LPL, the largest independent broker-dealer in the U.S., told its 14,000 financial advisers the Mutual Fund Only platform would standardize their upfront and trailing compensation for mutual fund sales, and slightly reduce the number of fund families available to clients.
Advisers will receive a 3.5% one-time upfront commission for onboarding a client, who is then free to transfer funds in and out of 1,500 mutual funds across 20 asset management firms without incurring additional upfront sales charges. Advisers will receive a 0.25% annual trailing commission regardless of the subsequent fund selection.
Clients who currently hold positions in the eligible mutual funds can avoid the onboarding commission if they transfer their positions to an MFO account.
The fund families selected for the new platform represent about 80% of LPL's brokerage mutual fund business, according to an adviser memo from LPL received by
InvestmentNews.
The memo also indicated LPL will standardize its compensation within equity, exchange-traded-product and fixed-income categories, but didn't provide details.
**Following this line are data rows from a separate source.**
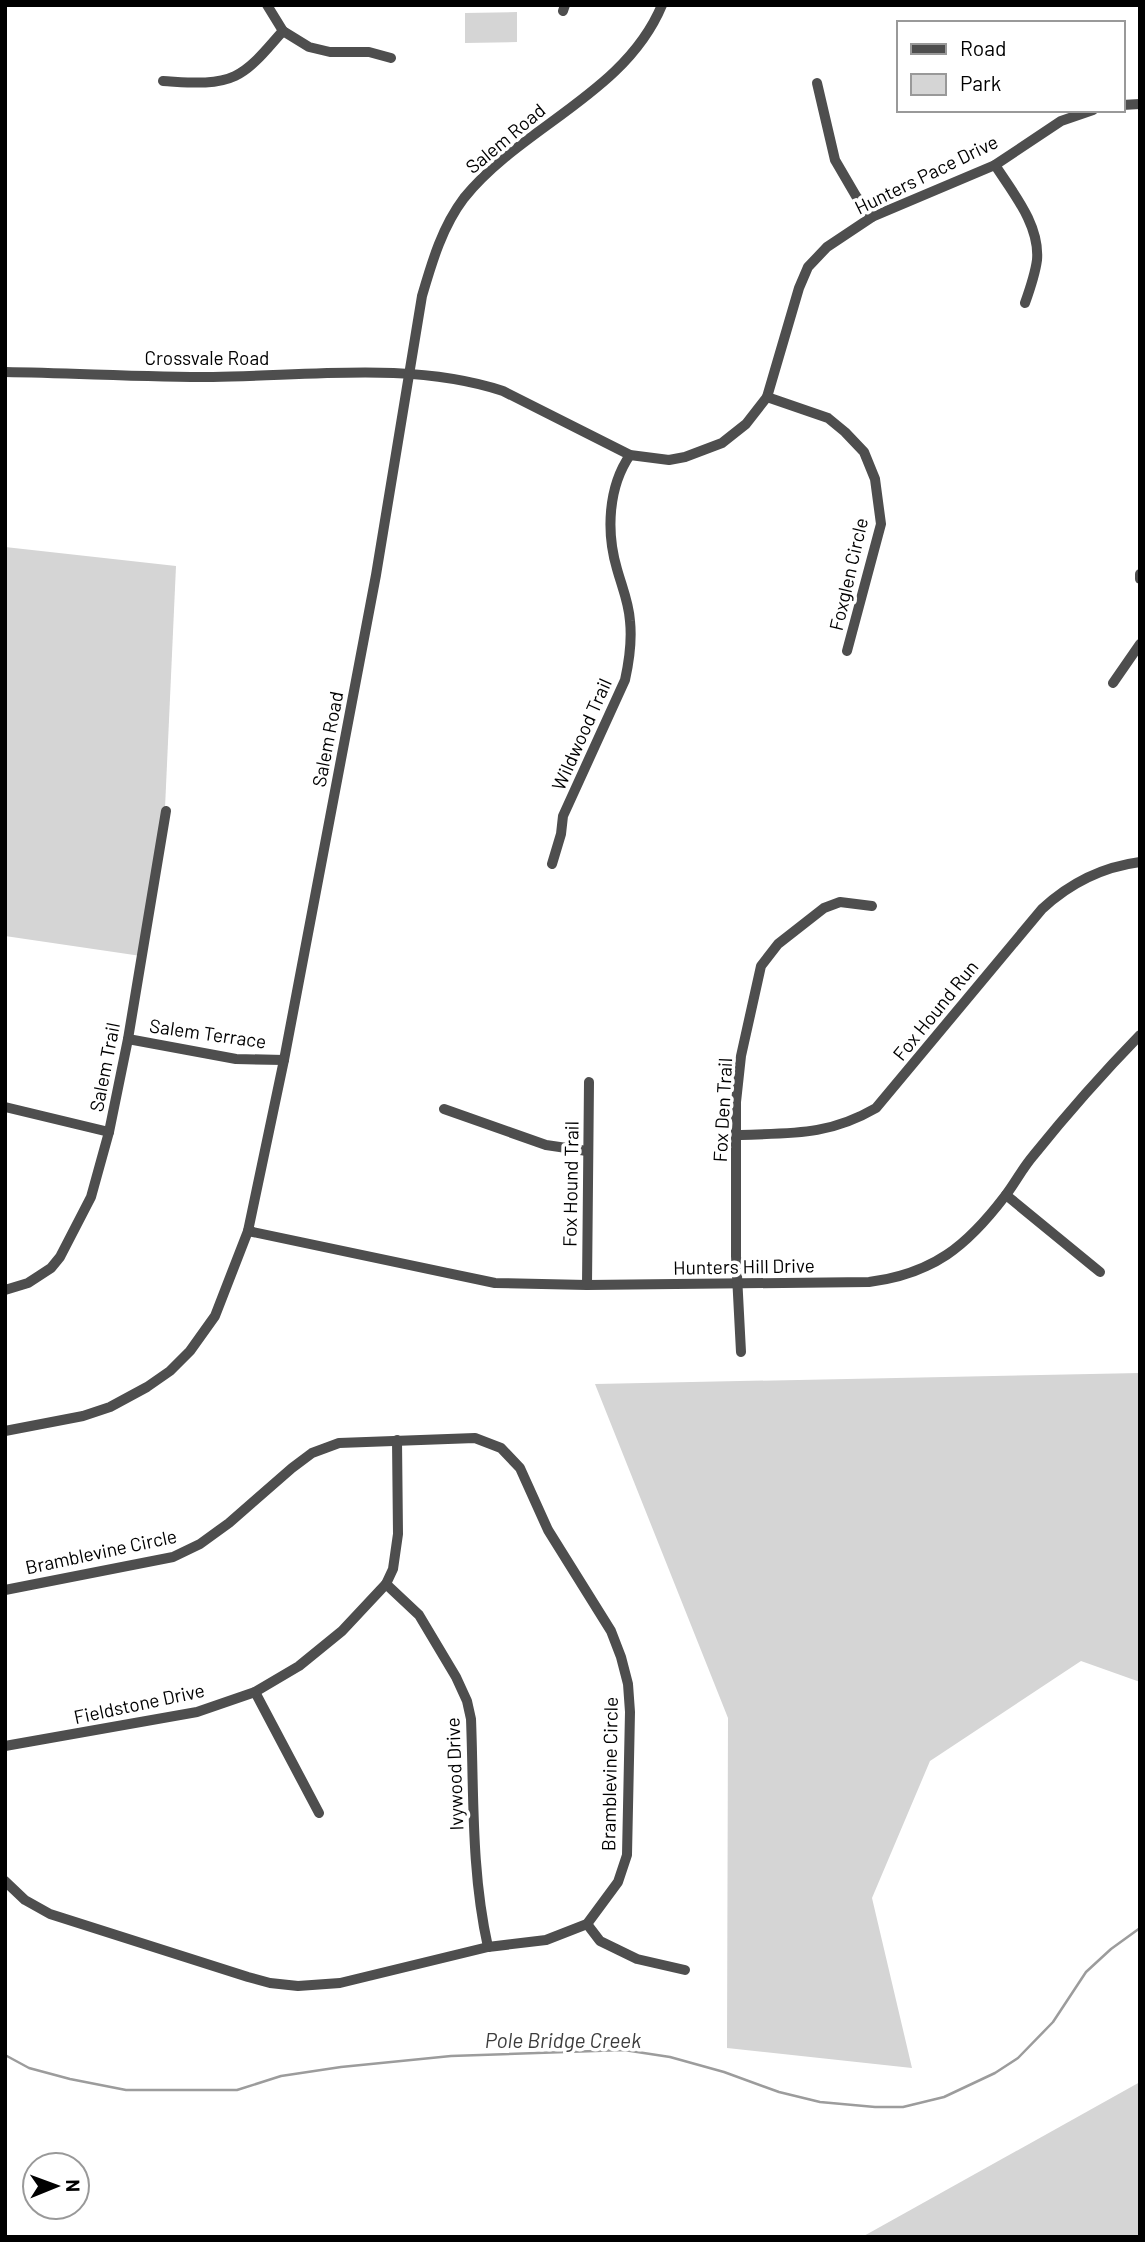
<svg xmlns="http://www.w3.org/2000/svg" width="1145" height="2242" font-family="Barlow,sans-serif">
<style>
.green{fill:#d5d5d5}
.lines{fill:none;stroke-linecap:round;stroke-linejoin:round}
.stream{stroke:#9c9c9c;stroke-width:2.5}
.minor{stroke:#4e4e4e;stroke-width:10}
.labels{text-anchor:middle;dominant-baseline:central;stroke-width:7;stroke-linejoin:round;paint-order:stroke}
.street-label{font-size:19px;fill:#000;stroke:#fff}
.water-label{font-size:21px;font-style:italic;fill:#3d3d3d;stroke:#fff}
</style>
<rect width="100%" height="100%" fill="#fff"/>
<g class="green">
<polygon points="517,12 517,42 465,43 465,13"/>
<polygon points="5,547 176,566 165,808 141,956 5,936"/>
<polygon points="1140,1373 1140,1682 1081,1661 930,1761 872,1898 912,2068 727,2048 728,1718 595,1384"/>
<polygon points="1140,2082 1140,2237 862,2237"/>
</g>
<g class="lines">
<polyline class="stream" points="5,2055 29,2068 70,2079 126,2090 237,2090 281,2076 341,2067 451,2056 624,2050 670,2057 724,2072 779,2092 820,2102 875,2107 903,2107 944,2097 995,2073 1018,2058 1053,2022 1086,1972 1111,1949 1140,1928"/>
<g class="minor">
<polyline points="267,5 283,31 309,47 330,52 369,52 391,58"/>
<polyline points="563,11 565,5"/>
<path d="M163 81C185 82 214 86 235 76 254 67 269 46 283 31"/>
<polyline points="817,83 835,160 856,196 872,217"/>
<polyline points="1122,105 1140,104"/>
<path d="M995 165C1013 193 1040 225 1037 260 1035 275 1030 289 1025 303"/>
<path d="M5 372C74 373 144 377 213 377 307 376 412 361 503 391L630 455 669 460 685 457 722 443 746 424 767 397 799 288 808 267 827 247 872 217 995 165 1061 121 1093 110"/>
<polyline points="767,397 828,418 845,432 864,452 875,479 881,524 847,651"/>
<polyline points="1140,574 1140,579"/>
<polyline points="1113,683 1140,644"/>
<path d="M552 864 561 834 563 816 625 680C629 662 632 640 630 621 629 603 622 587 617 569 606 532 608 487 630 455"/>
<polyline points="128,1039 236,1059 284,1060"/>
<polyline points="5,1107 109,1132"/>
<polyline points="444,1109 546,1145 587,1151"/>
<path d="M737 1135C791 1133 828 1136 876 1108L1042 909C1070 883 1102 867 1140 862"/>
<polyline points="1006,1195 1100,1272"/>
<path d="M248 1231 495 1283 587 1285 869 1282C933 1274 967 1246 1005 1196 1015 1183 1022 1169 1033 1156 1066 1115 1102 1074 1140 1035"/>
<polyline points="587,1285 589,1082"/>
<polyline points="5,1290 28,1283 51,1268 60,1257 91,1197 109,1132 128,1039 166,811"/>
<polyline points="741,1352 736,1256 736,1102 741,1056 761,966 778,944 824,908 840,902 872,906"/>
<path d="M5 1431 83 1416 110 1407 147 1387 170 1371 190 1351 215 1316 248 1231 284 1060 376 575 422 296C432 262 442 227 464 198 522 126 625 94 662 5"/>
<path d="M386 1584 419 1615 456 1677 467 1701 471 1719C474 1795 471 1871 488 1947"/>
<polyline points="5,1590 173,1557 200,1544 229,1523 292,1468 312,1453 339,1443 475,1438 501,1448 520,1468 548,1530 611,1631 621,1657 628,1684 630,1712 627,1855 618,1882 587,1924 546,1940 488,1947 340,1983 298,1986 270,1983 248,1977 50,1914 25,1900 5,1881"/>
<polyline points="255,1692 319,1813"/>
<polyline points="5,1746 197,1712 255,1692 299,1666 342,1631 386,1584 393,1569 398,1534 397,1440"/>
<polyline points="587,1924 600,1941 637,1959 685,1970"/>
</g>
</g>
<g class="labels">
<g class="street-label">
<text transform="translate(505 138) rotate(-40)">Salem Road</text>
<text transform="translate(926 174) rotate(-26)">Hunters Pace Drive</text>
<text x="207" y="357">Crossvale Road</text>
<text transform="translate(848 574) rotate(-77)">Foxglen Circle</text>
<text transform="translate(581 734) rotate(-66)">Wildwood Trail</text>
<text transform="translate(327 739) rotate(-79)">Salem Road</text>
<text transform="translate(935 1010) rotate(-51)">Fox Hound Run</text>
<text transform="translate(208 1033) rotate(8)">Salem Terrace</text>
<text transform="translate(104 1067) rotate(-79)">Salem Trail</text>
<text transform="translate(722 1110) rotate(-87)">Fox Den Trail</text>
<text transform="translate(570 1184) rotate(-89)">Fox Hound Trail</text>
<text transform="translate(744 1266) rotate(-1)">Hunters Hill Drive</text>
<text transform="translate(101 1551) rotate(-12)">Bramblevine Circle</text>
<text transform="translate(139 1703) rotate(-12)">Fieldstone Drive</text>
<text transform="translate(454 1774) rotate(-92)">Ivywood Drive</text>
<text transform="translate(609 1774) rotate(-89)">Bramblevine Circle</text>
</g>
<g class="water-label">
<text x="563" y="2039">Pole Bridge Creek</text>
</g>
</g>
<rect width="1145" height="2242" fill="none" stroke="#000000" stroke-width="14"/>
<rect x="897" y="21" width="228" height="91" fill="#ffffff" stroke="#999999" stroke-width="2"/>
<rect x="911" y="44" width="35" height="10" fill="#4e4e4e" stroke="#999999" stroke-width="2"/>
<text x="960" y="56" font-size="21" fill="#000000">Road</text>
<rect x="911" y="74" width="35" height="21" fill="#d5d5d5" stroke="#999999" stroke-width="2"/>
<text x="960" y="91" font-size="21" fill="#000000">Park</text>
<g transform="translate(56 2186) rotate(89)"><circle r="33" fill="#ffffff" stroke="#999999" stroke-width="2"/>
<path d="M0-5L12 26L0 18L-12 26Z" fill="#000000"/>
<text y="-10" font-size="19" font-weight="bold" text-anchor="middle" fill="#000000">N</text>
</g>
</svg>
The firm
already has tweaked pricing for some other investment products such as fixed and variable annuities and unit investment trusts.
LPL's move addresses one of the compliance requirements of a DOL regulation raising investment advice standards, which partially went into effect in June.
The firm has not yet determined if it will be a requirement for advisers to use the new platform with retirement savers, because that decision depends on the regulatory environment and industry developments, according to a source with knowledge of the situation. LPL would make that determination closer to the time the platform is available, in early 2018.
The fiduciary rule will fully come into force in January, barring any changes in timing or to the rule's substance made by the Trump administration, which is currently reviewing the Obama-era regulation. The DOL
recently issued a request for comment on the rule to guide any proposed changes.
The rule seeks to eliminate conflicts of interest for advisers providing investment advice to retirement savers. Advisers have historically been able to sell mutual funds and other investment products with varying levels of upfront and trailing commissions, and recommend a product generating the largest adviser payout.
Under the rule as currently written, that practice wouldn't be allowed in brokerage retirement accounts such as individual retirement accounts. Broker-dealers have had to levelize their commission structures regardless of the recommended investment product.
Firms have addressed this change in different ways. Edward Jones, for example, announced a ban on mutual fund commissions in IRAs following release of the DOL's rule in April 2016, due to the broad variability in mutual fund compensation. The firm is now
reconsidering that position, and is planning to roll out a new type of account this summer to allow for receipt of mutual fund commissions.
Wells Fargo Advisors
put a limit on mutual fund share classes, requiring all new mutual fund purchases in brokerage IRAs to be in a T share. These products carry a 2.5% upfront commission and 0.25% trail.
Bank of America Merrill Lynch announced in October an outright ban on commissions in new, advised brokerage IRAs, but has
since retreated slightly from that position to allow for commissions in a limited number of circumstances.